Only the lines holding "para" are wanted. Copy every one from the records below.

Plain-text document sources:
Segment Open
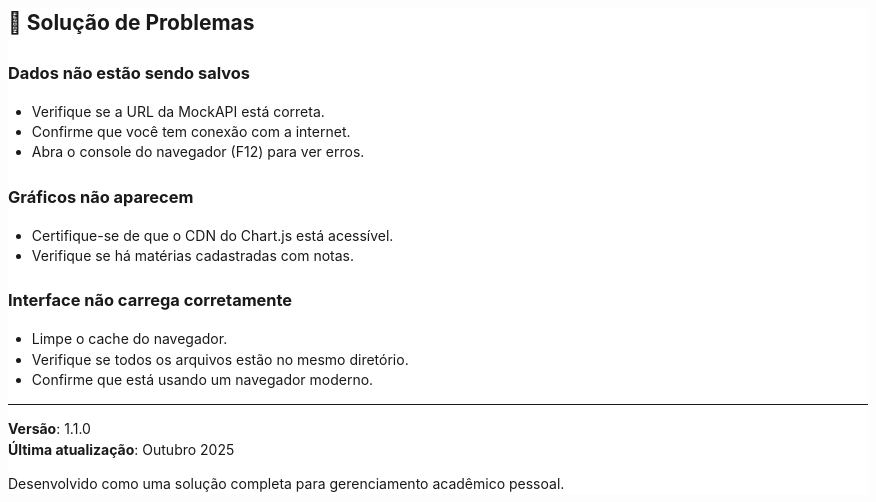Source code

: ## 🐛 Solução de Problemas

### Dados não estão sendo salvos
- Verifique se a URL da MockAPI está correta.
- Confirme que você tem conexão com a internet.
- Abra o console do navegador (F12) para ver erros.

### Gráficos não aparecem
- Certifique-se de que o CDN do Chart.js está acessível.
- Verifique se há matérias cadastradas com notas.

### Interface não carrega corretamente
- Limpe o cache do navegador.
- Verifique se todos os arquivos estão no mesmo diretório.
- Confirme que está usando um navegador moderno.

---

**Versão**: 1.1.0  
**Última atualização**: Outubro 2025

Desenvolvido como uma solução completa para gerenciamento acadêmico pessoal.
Segment Closed
- **EXERCISE RESULT**
- Abra o console do navegador (F12) para ver erros.
Desenvolvido como uma solução completa para gerenciamento acadêmico pessoal.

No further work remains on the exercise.